Creo en el poder de la duda, de la incomodidad, de la interpelación. Lo digo un poco haciéndole justicia al teatro que hago, un teatro que está más cargado de omisiones que de decires concretos. Que sea una decisión del otro cómo convive con eso. Me encantaría pensar que hay una sumatoria del uno y los otros que trabajan en abrir esos espacios de la duda, que plantean desde ese lugar la incomodidad para que algo se trastoque. Creo en los sueños, en el inconsciente, en esa incomodidad del sueño que te hace despertarte y tener que elegir si seguís haciéndote el pelotudo. Que tiene que surgir de la incomodidad de uno, supongo. En algún sentido la tensión hay que sentirla para poder plantearla.
¿Cuál es el rol de esa incomodidad al momento de producir?

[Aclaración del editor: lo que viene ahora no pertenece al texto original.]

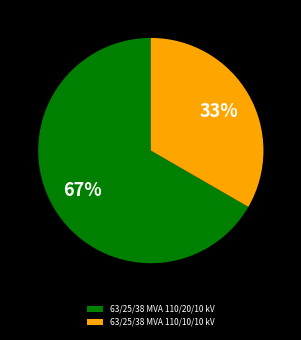

What is the smallest slice in the pie chart?

63/25/38 MVA 110/10/10 kV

Porque se pueden tener ideas y proyectos, pero la financiación en la producción es clave. ¿Cómo concebís la función del estado, hablando en términos de gestión, en relación a la producción artística?
Creo en el rol del estado. Soy una persona que aplica a esos espacios y me interesan. Me gusta pensar que el estado siempre es garante del hacer de cada uno. El estado tiene que estar ahí, no me interesa escindirme de eso. Casi que siento que es mi obligación como contribuyente. Se pueden poner en discusión muchas cosas, los criterios, las formas, las condiciones, los tiempos sobre todo. Estoy a favor de los colectivos que exigen ese rol, que tratan de marcar la cancha y exigir esa presencia. Nunca produje desde la marginalidad al cien por ciento, en parte por eso, porque lo busqué en con esa idea de que el deber del estado acompañar a las producciones.
Cinco rápidas
Qué estás leyendo: Caliban y la bruja. Mujeres, cuerpo y acumulación primitiva, de Silvia Federici. De hombres y dioses, de Fernando García Romero.
Lecturas para recomendar: Los topos, de Felix Brussone. La virgen cabeza, de Gabriela Cabezón Cámara.
Un disco: ahora estoy muy copado con Liniker.
Una peli: Call me by your name (Luca Guadagnino). Envidié mucho toda esa composición. Va a ser un clásico.
Qué ir a ver: me emocionó profundamente “La velocidad de la luz”, de Marco Canale.